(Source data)
================================
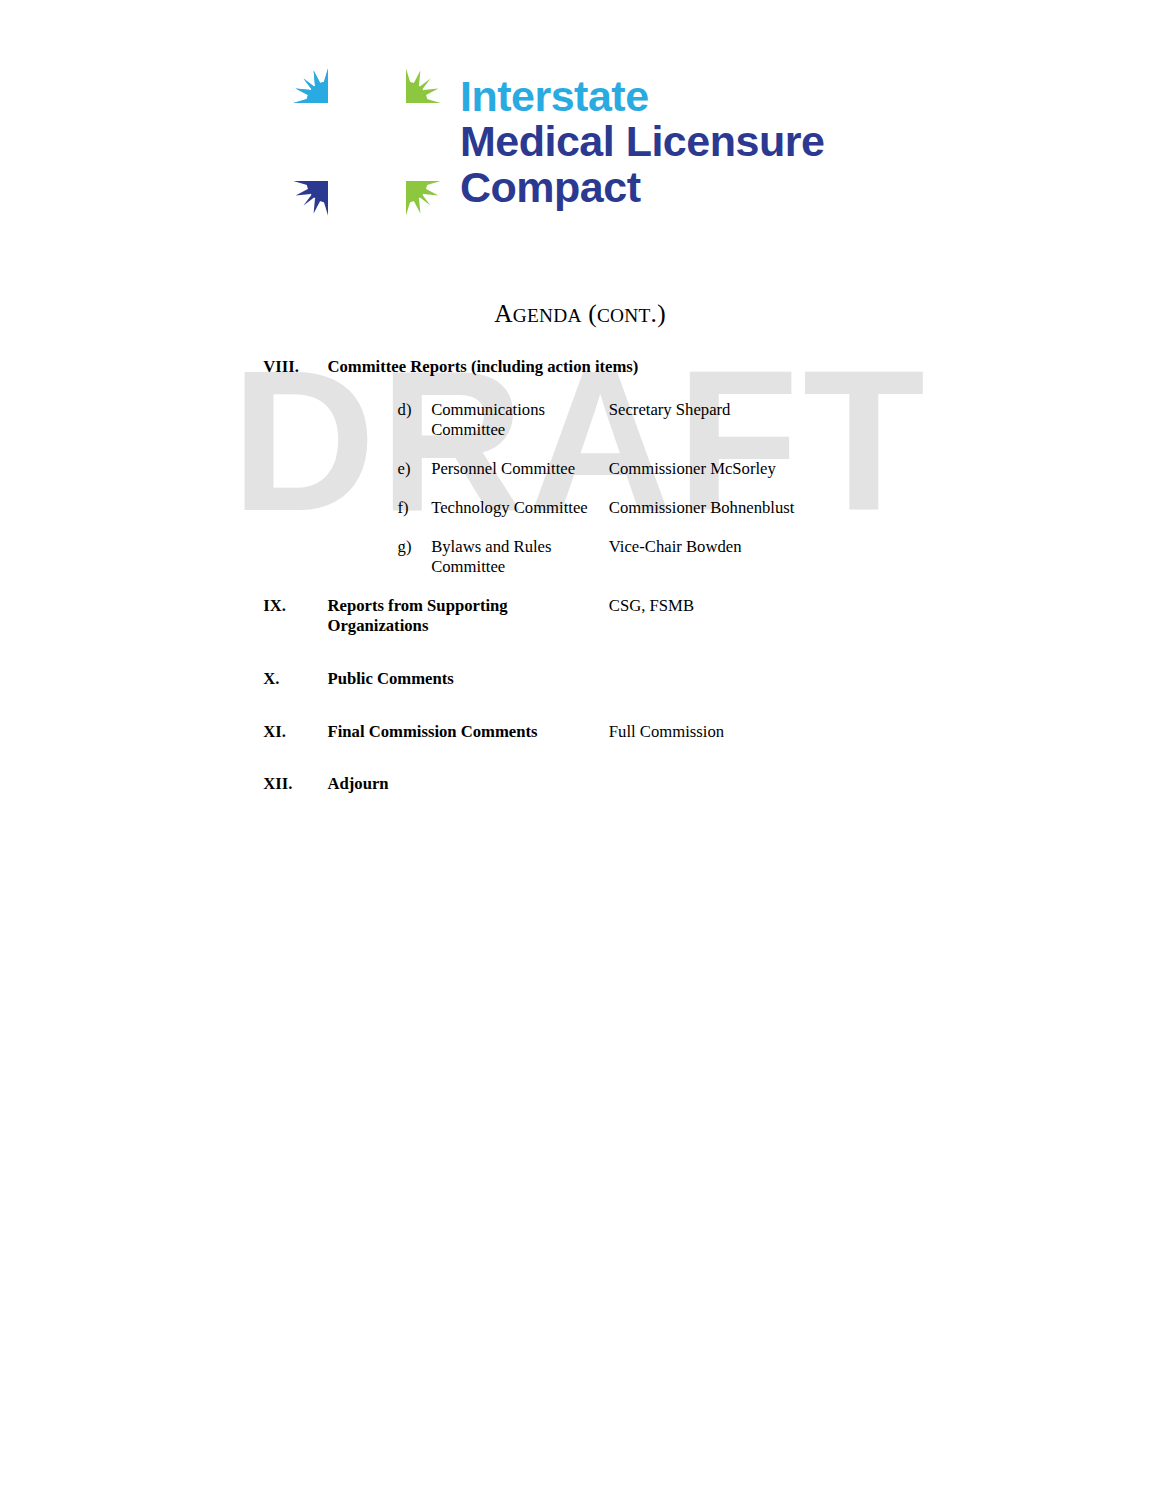DRAFT
Interstate
Medical Licensure
Compact
AGENDA (CONT.)
VIII.
Committee Reports (including action items)
d)
Communications Committee
Secretary Shepard
e)
Personnel Committee
Commissioner McSorley
f)
Technology Committee
Commissioner Bohnenblust
g)
Bylaws and Rules Committee
Vice-Chair Bowden
IX.
Reports from Supporting Organizations
CSG, FSMB
X.
Public Comments
XI.
Final Commission Comments
Full Commission
XII.
Adjourn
================================
[TASK PROMPT]:
Whenever the word "Reports" shows up in a line above, copy that line.

[EXERCISE ANSWER]:
Committee Reports (including action items)
Reports from Supporting Organizations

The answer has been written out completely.